D.W.O. #2
November 4–6, 2011

Saturday brought nice weather—for November, that is! We had two morning sessions comprising eight beers. We started with the pumpkin ales. First up for consideration was the Imperial Pumpkin Ale from Weyerbacher, an up-and-coming brewer located near us in Easton, PA. Let's just say they make some strong beers (8.0%)! It scored fairly well in the Aroma and Flavor categories, but was the weakest beer in this group.

Second, was a Smuttynose Pumpkin Ale. I have a soft spot for this Portsmouth, NH brewer. Their Old Brown Dog Ale is among my go-to brews and it's easy to find 'round these parts. The Pumpkin Ale (5.84 ABV) is not a typically sweet pumpkin ale. It is agressively spiced with Cascade and Liberty hops, as well as cinnamon, nutmeg and cloves. Very nice!

Third, was Southern Tier Brewing Company's Pumpking. This imperial pumpkin ale, at 8.6% ABV, was strong and nicely spiced!

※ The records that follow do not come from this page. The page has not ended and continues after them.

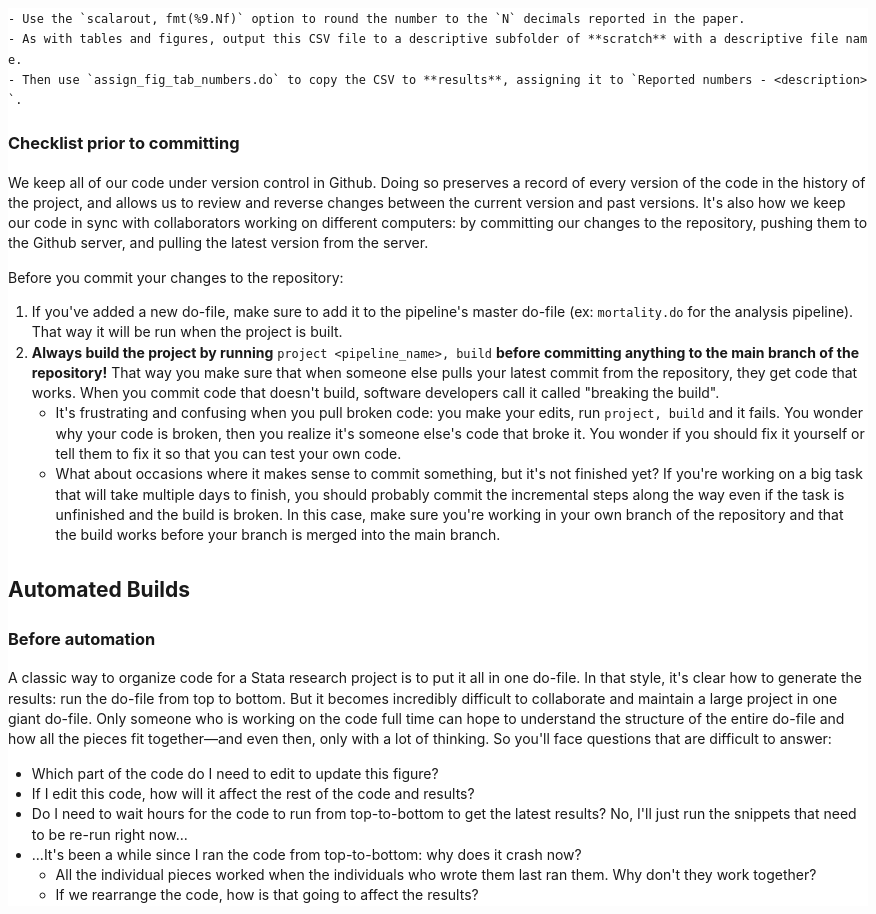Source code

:     - Use the `scalarout, fmt(%9.Nf)` option to round the number to the `N` decimals reported in the paper.
    - As with tables and figures, output this CSV file to a descriptive subfolder of **scratch** with a descriptive file name.
    - Then use `assign_fig_tab_numbers.do` to copy the CSV to **results**, assigning it to `Reported numbers - <description>`.

### Checklist prior to committing

We keep all of our code under version control in Github. Doing so preserves a record of every version of the code in the history of the project, and allows us to review and reverse changes between the current version and past versions. It's also how we keep our code in sync with collaborators working on different computers: by committing our changes to the repository, pushing them to the Github server, and pulling the latest version from the server.

Before you commit your changes to the repository:

1. If you've added a new do-file, make sure to add it to the pipeline's master do-file (ex: `mortality.do` for the analysis pipeline). That way it will be run when the project is built.
2. **Always build the project by running** `project <pipeline_name>, build` **before committing anything to the main branch of the repository!** That way you make sure that when someone else pulls your latest commit from the repository, they get code that works. When you commit code that doesn't build, software developers call it called "breaking the build".
    * It's frustrating and confusing when you pull broken code: you make your edits, run `project, build` and it fails. You wonder why your code is broken, then you realize it's someone else's code that broke it. You wonder if you should fix it yourself or tell them to fix it so that you can test your own code.
    * What about occasions where it makes sense to commit something, but it's not finished yet? If you're working on a big task that will take multiple days to finish, you should probably commit the incremental steps along the way even if the task is unfinished and the build is broken. In this case, make sure you're working in your own branch of the repository and that the build works before your branch is merged into the main branch.

## Automated Builds

### Before automation

A classic way to organize code for a Stata research project is to put it all in one do-file. In that style, it's clear how to generate the results: run the do-file from top to bottom. But it becomes incredibly difficult to collaborate and maintain a large project in one giant do-file. Only someone who is working on the code full time can hope to understand the structure of the entire do-file and how all the pieces fit together—and even then, only with a lot of thinking. So you'll face questions that are difficult to answer:

* Which part of the code do I need to edit to update this figure?
* If I edit this code, how will it affect the rest of the code and results?
* Do I need to wait hours for the code to run from top-to-bottom to get the latest results? No, I'll just run the snippets that need to be re-run right now...
* ...It's been a while since I ran the code from top-to-bottom: why does it crash now?
	* All the individual pieces worked when the individuals who wrote them last ran them. Why don't they work together?
	* If we rearrange the code, how is that going to affect the results?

We scored the Smuttynose slightly higher on our rubrics, but I note that this was not statistically significant. Pumpking scored a few points higher in Overall effect. Honestly, either beer would be a great choice for fall weather and cuisine!

We ended the session with a palate-cleansing Alimony Ale, a 6.8% ABV IPA. Originally brewed in 1987 for a customer who was going through a divorce, it had a reputation as one of the bitterest beers in America, a dubious award in my book. They've toned it down somewhat since then.

The next session focused on fruit beers. I have had fruit beers that add a sublime note and integrate well with beer's hops and malt dimensions. I have also had fruit beers that taste like wet newspaper! It is a difficult style to get right.

We started with Westminster, MA Wachusett Brewing Company's Blueberry Ale. It's a lighter beer and, as such, scored a middling 40 points on our rubric. In its defense, however, I think Wachusett has taken my words of caution to heart. What you have here is essentially a decent wheat beer, flavored with definite, but subtle blueberry notes. The fruit in no way overpowers the hops and malt; it is still a beer. This is a great summer brew that s available year-round, and one I try to pick up when in Massachusetts.

Next up was Lindeman's Framboise, a raspberry-flavored Belgian Lambic. This red beer used to be a favorite of mine before I discovered American Craft Beers. Now, it tastes cloyingly sweet to me, proof that tastes change. At 3.86% ABV, it was one of the weaker beers we tried. It scored well in Esters and Aromatics, Bouquet and Flavor Intensity, but fell far short in almost every other rating category.

Our third beer was the most problematic: Brewery Ommegang's Aphrodite Ale. It's outstanding quality is that it is a very pink beer. This thankfully limited-edition ale was very oddly spiced, with grains of paradise, raspberry and pear. Blech!!!. And at 28 points, Aphrodite was the lowest-scoring beer of our entire weekend. None of us really liked it. In fact, I would leave a bar that had this on tap!

Last up, was Founders Brewing Company's Backwoods Bastard (not to be confused with Stone Brewing's Arrogant Bastard). At 10.2% ABV, this is a HEAVY beer. The website describes this as "Expect lovely, warm smells of single malt scotch, oaky bourbon barrels, smoke, sweet caramel and roasted malts, a bit of earthy spice, and a scintilla of dark fruit." That is a mouthful right there, and this beer was judged best of the session, although admittedly, this session had the weakest beers.